11/25 In a parallel sense, inasmuch as Caucasian Albanians in the region were Persianized & then Turkified, in other parts such as modern-day Nagorno-Karabakh region they were Armenianized. That doesn't necessarily imply coercion either, btw.
12/25 For instance, Armenian tribes already from the beginning of the common era were migrating to the area and mixing in with local Caucasian Albanians, who had also adopted Christianity and whose church was eventually merged to the Armenian one. This was simple natural mixing.
13/25 Oftentimes, a hegemomic culture absorbs smaller & increasingly integrating/assimilating cultures. If much of Armenification was organic & gradual, it's unfair to ascribe purely nefarious dynamics to any form of Turkic acculturation whatsoever.
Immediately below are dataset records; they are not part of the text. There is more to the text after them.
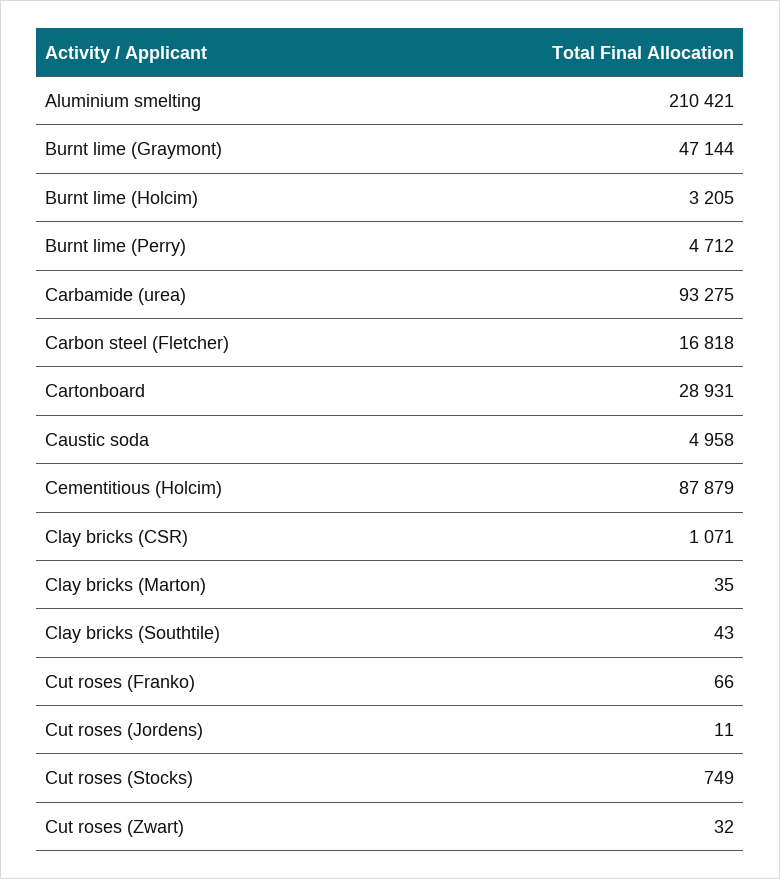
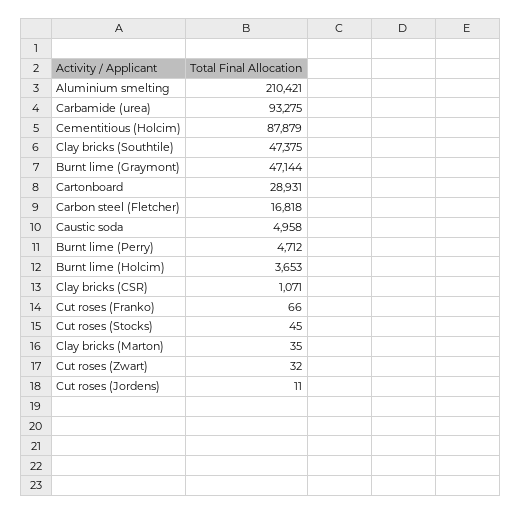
Burnt lime (Holcim): 3205 -> 3653
Clay bricks (Southtile): 43 -> 47375
Cut roses (Stocks): 749 -> 45

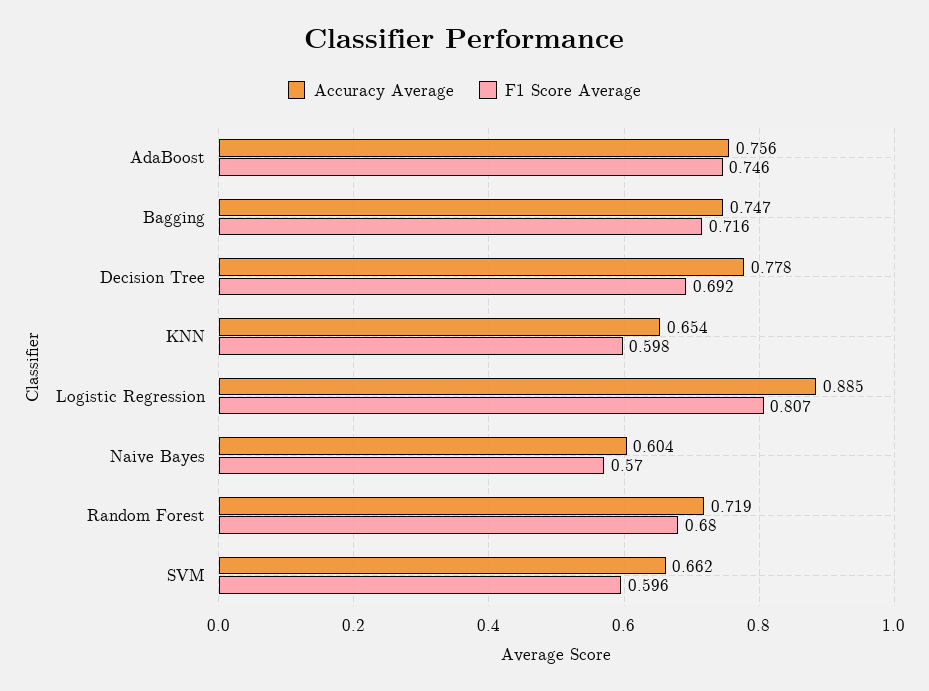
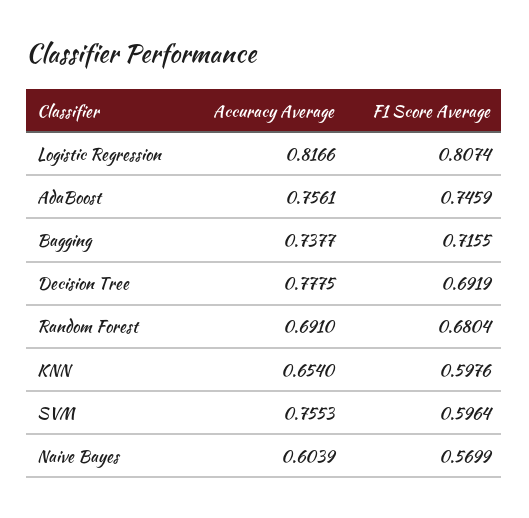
Accuracy Average, Bagging: 0.747 -> 0.7377
Accuracy Average, Logistic Regression: 0.885 -> 0.8166
Accuracy Average, Random Forest: 0.719 -> 0.691
Accuracy Average, SVM: 0.662 -> 0.7553

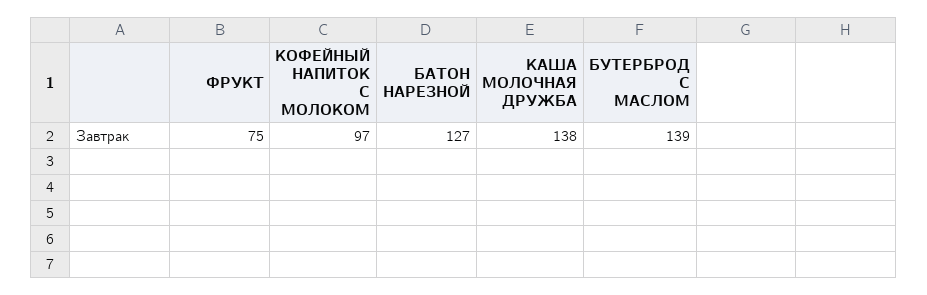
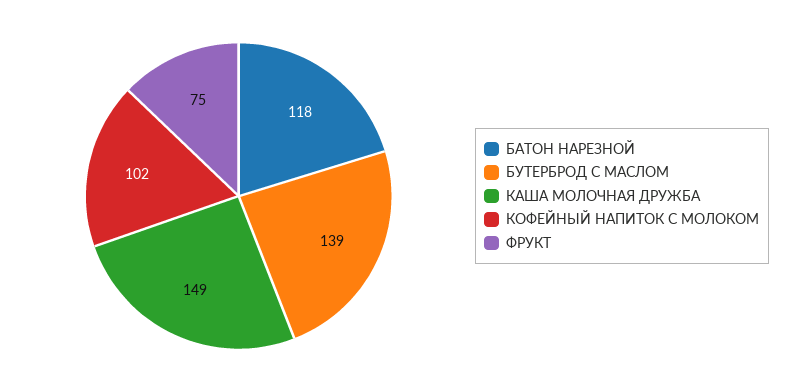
КОФЕЙНЫЙ НАПИТОК С МОЛОКОМ: 97 -> 102
БАТОН НАРЕЗНОЙ: 127 -> 118
КАША МОЛОЧНАЯ ДРУЖБА: 138 -> 149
14/25 This is not to say Turkic nefariousness did not occur. Particularly in later centuries as modern Turkey was developing from the dissolution of the Ottoman Empire, genocidal policies against Armenians, Greeks, etc. created a haste homogeneity of Turkish/Muslim hegemomy.
15/25 For the record, I've always maintained the Armenian Genocide occurred and must be accounted for, and believe me I've received endless retorting and crap for maintaining this position from Turkic followers, but I still stand by that completely.
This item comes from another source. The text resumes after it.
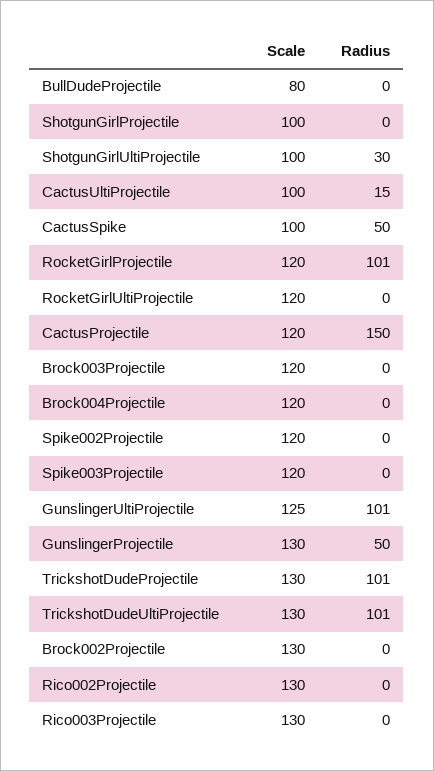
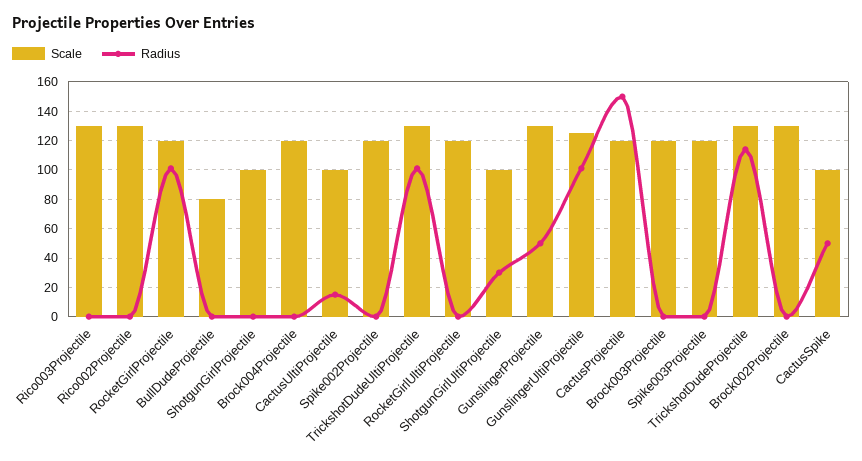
Radius, TrickshotDudeProjectile: 101 -> 115

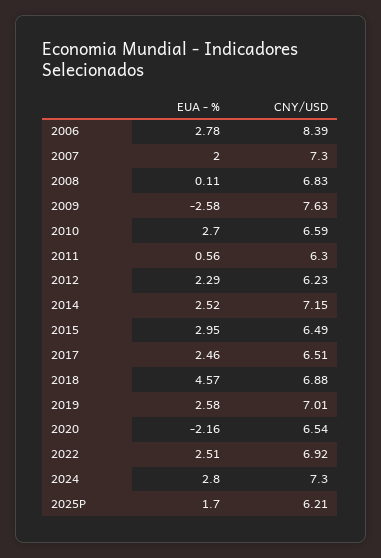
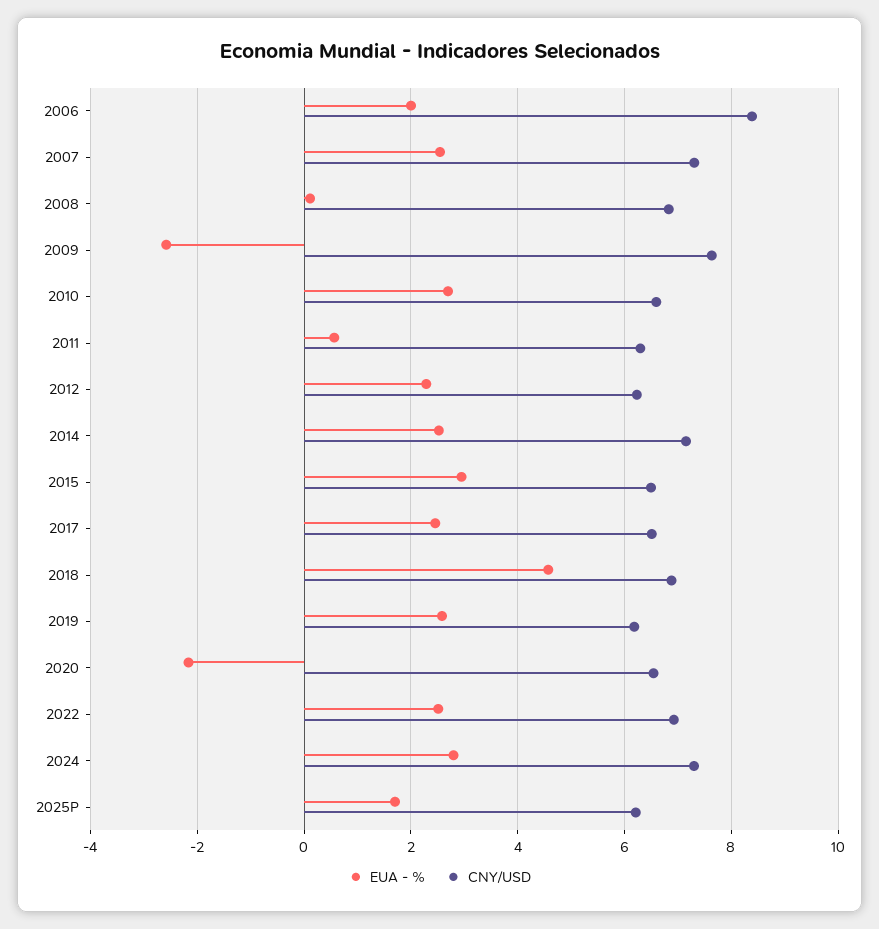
EUA - %, 2006: 2.78 -> 2
EUA - %, 2007: 2 -> 2.6
CNY/USD, 2019: 7.01 -> 6.2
16/25 With that said, assuming that the specific events of the late 1800s/early 1900s incriminate the wider Turkic umbrella altogether + the entirety of their history, is also unfair. Turkic groups make up populations in many countries, and are far from limited to Anatolia & AZ.
17/25 Turkic peoples spanned Central Asia, the Crimean Peninsula, Siberia, Eastern China, etc. (As it so happens, Crimean, Siberian, and Chinese Turks aka modern Uighurs were and are incredibly oppressed.) Even the Ottomans, while definitely oppressive to a degree the way that...
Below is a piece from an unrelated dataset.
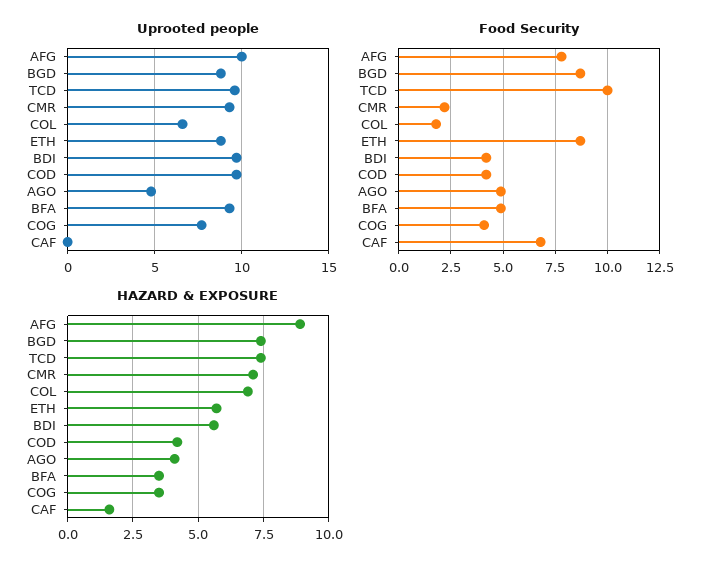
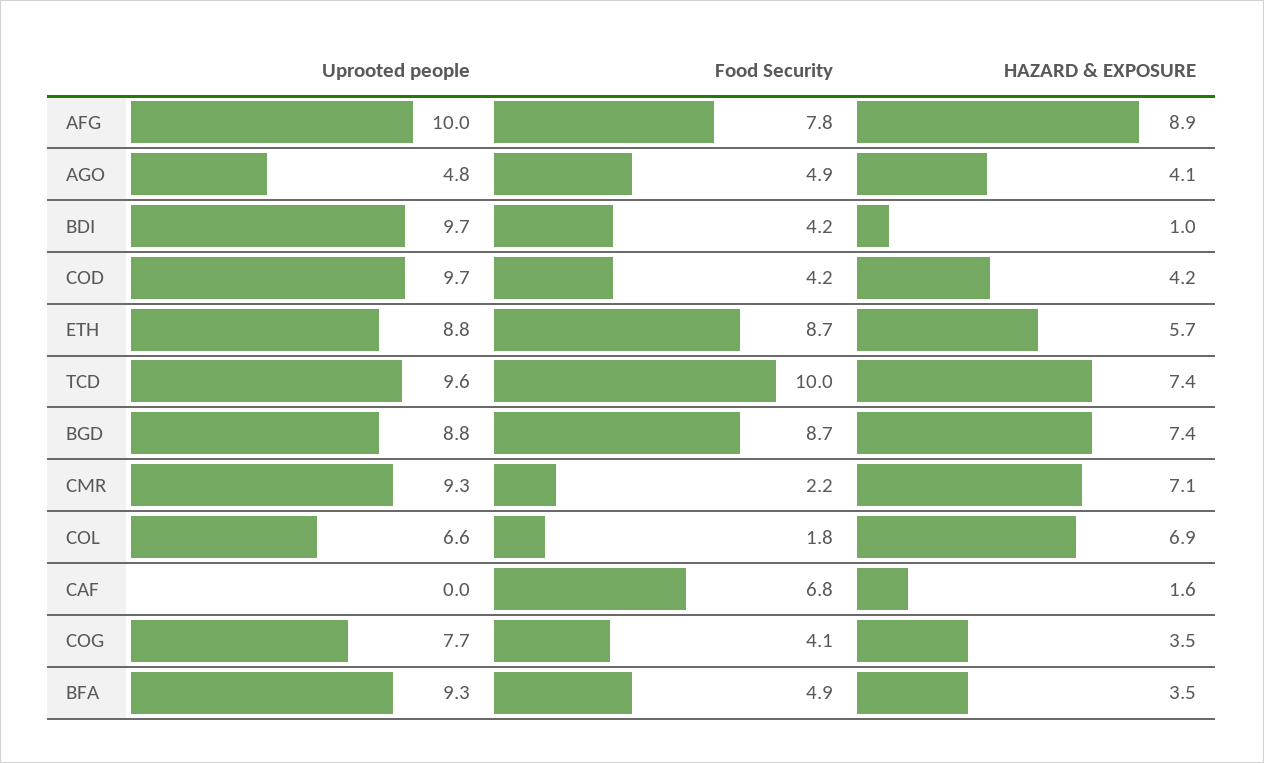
HAZARD & EXPOSURE, BDI: 5.5 -> 1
18/25 ...all empires historically were, were *far* from the worse (again, speaking for most of pre modern history). Ottomans controlled many Christian lands in the Balkans and surrounding regions, with most those populations maintaining their languages, cultures, & religions.
19/25 If forceful acculturation had occurred, you'd have seen something more resembling the Arab Islamic conquests & Arabization of the 7th Century, which btw, again, was not really genocidal the way the Spanish/Catholic conquests were. Also, I got the impression that...
20/25 ...many people responding to my thread assumed Turkification in Azerbaijan was targeted mainly at Armenians, which I think also once again conflates Turkic groups by making Anatolia synonymous w/ Transcaucasia vis-a-vis Turkism. In fact, most Turkified groups were....
21/25 ...not Armenians but, as mentioned, an agglomerated mixture of Caucasian Albanians, Median Iranians, and Turkic groups such as the Oghuz and later Anatolians. Armenians of course are indigineous to the region, but plenty of other groups existed there historically.
22/25 Many people made comparisons to Native Americans & the United States, and rhetorically asked: if the US existed for 1,000 years, would that somehow make the land not Native because a certain amount of time elapsed? I get the idea, but I think the comparison falls flat.
23/25 First, the US wasn't a typical gradual acculturation. It was a near entire population replacement, mostly from lethal disease but the rest from armed elimination. Your average American basically has no indigineous blood, and those who do, have very minimal admixture.
24/25 Second, I don't believe any injustice can be solved by another injustice. If we go back to "primordial" ownership, there'd be no end to modern conflicts. Romanians would tell Hungarians to go back to Mongolia, as nationalists there often do, etc. The original context of...
25/25 ...this thread was pushing back against the claim that AZs have no rights to the 7 districts based off irredentist claims, despite being supermajorities there at the outbreak of the war & even though the Armenian population was concentrated in Upper Karabakh historically.